Long nights, long days. She is happiest with the rhythm of the all-nighter, working on a piece of automail for thirty-six hours straight and then sleeping a day away. Her body passes thorough exhaustion into a period of dreamlike productivity, and the tired burn behind her eyes serves to keep her focused, spur her on. Just do this and do it right, and you can sleep —

"You don't need to work so hard," Granny says, with the tartness of tone that Winry knows is her mask for concern. She puffs on her pipe, always a sure sign of hidden agitation; most of the time she doesn't even have it lit. "Mister Taybury doesn't need his refit that soon."

"I know," Winry said, "but I learn a lot by doing it this way. The harder I work the faster I'll get good at it."

"You're young yet, dear," Granny says. Smoke puffs from her pipe in a series of white bursts, like the exhalations of a train. "You have plenty of time to become an expert automail mechanic. I daresay you could get a normal amount of sleep and still be the talk of Rush Valley by the time you're twenty."

"Like you were?" Winry asks, cheekily, and Granny rolls her eyes. (It will not be for a few more years that she finds out that Granny really was.)

It is impossible to explain because she doesn't know, herself, exactly why she feels so urgent. It's all bound up together: it is part the desire to be a daughter that her parents would have been proud of, part a need to make, to do, rather than to wait and wonder; part a need to keep up with the Elrics, even from so far away—and perhaps most of all the joy of automail engineering, a pleasure in the work that is so pure and uncomplicated that it works on her like a drug.

She is silent too long; Granny sighs, exhales her fragrant smoke that is more vanilla than tobacco. "If you work yourself sick you'll fall behind on your studies, and I know that would make you insufferable," she says, which translates to: I love you, you're the only family left with me, please, please take care of yourself.


Edward and Alphonse return and leave and return again. When they are there she throws herself into her work. (Ed's automail is her masterwork, and she improves it whenever she can, whenever he gives her the chance, so that it can be a living masterwork, absorbing every new trick and flourish and algorithm that she has perfected in his absence.) And when they spar on the green after her repairs are complete, she sees flashes of eye-searing bright sunlight reflected off Ed's automail, Al's armor, and it mingles with the flaring of Ed's coat and the gold of his hair and makes her think of fire on the horizon.

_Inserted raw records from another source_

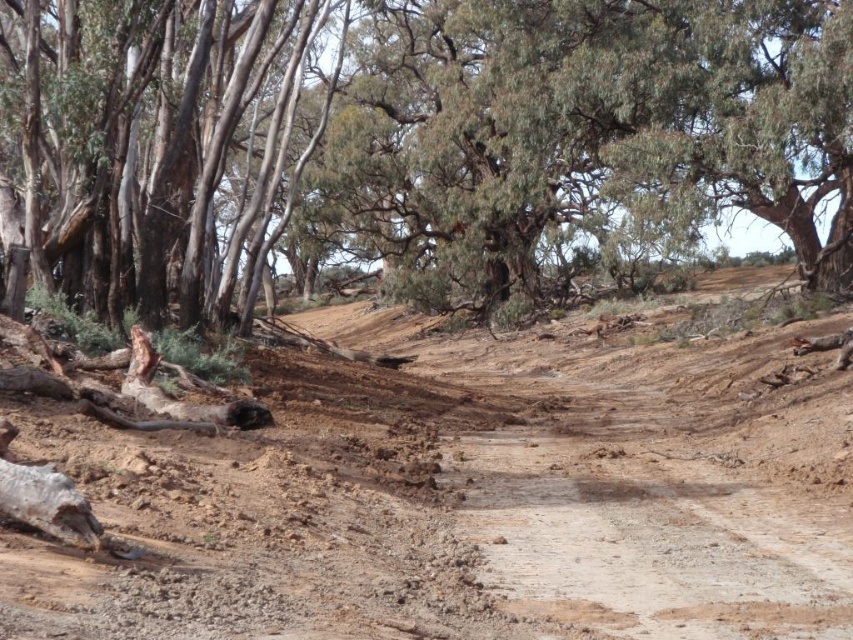
Question: Where is brown rough tree at upper left located in relation to dull brown dirt at center in the image?

Choices:
 (A) above
 (B) below

Answer: (A)

Question: Among these points, which one is nearest to the camera?

Choices:
 (A) tap(230, 76)
 (B) tap(737, 536)

Answer: (B)

Question: Is brown rough tree at upper left in front of dull brown dirt at center?

Choices:
 (A) yes
 (B) no

Answer: (B)

Question: Considering the real-world distances, which object is closest to the brown rough tree at upper left?

Choices:
 (A) dull brown dirt at center
 (B) smooth bark tree at upper left

Answer: (B)

Question: Can you confirm if dull brown dirt at center is smaller than smooth bark tree at upper left?

Choices:
 (A) no
 (B) yes

Answer: (B)

Question: Estimate the real-world distances between objects in this image. Which object is farther from the smooth bark tree at upper left?

Choices:
 (A) dull brown dirt at center
 (B) brown rough tree at upper left

Answer: (A)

She has never told them that one of her earcuffs is made from their mother's ring, fished from the ashes of their destroyed house. She wants to, but she isn't sure what she would do if they were offended, if they wanted her to give it back. Its presence in her ear is a reminder and a comfort, and if that makes her sentimental, so be it.


"What?" Ed asks, eyes narrowed, when he catches her looking at him. He always assumes insult, which is fair, because she pretty much always gives it. She realizes that she's fingering her earcuff.

A comeback would come quickly to her lips, but instead she says, "Nothing," and drops her hand from her ear. "I'll tell you later."


With the pocketwatch open in her hand, she can feel the tears rising to fill her throat. (She has never believed that tears are something to be ashamed of.) She wipes them with the back of her hand, and closes it, hears the decisive click, feels a similar decisive click inside herself. "I'm gonna go ask Dominic to make me his apprentice one more time," she says, to Paninya's startled stare, and squares her shoulders.

Like Ed and Al, she feels older than her years, and she is ready to leave something behind, and to make her own life. The fire is more metaphorical, but it is hers, and it is true.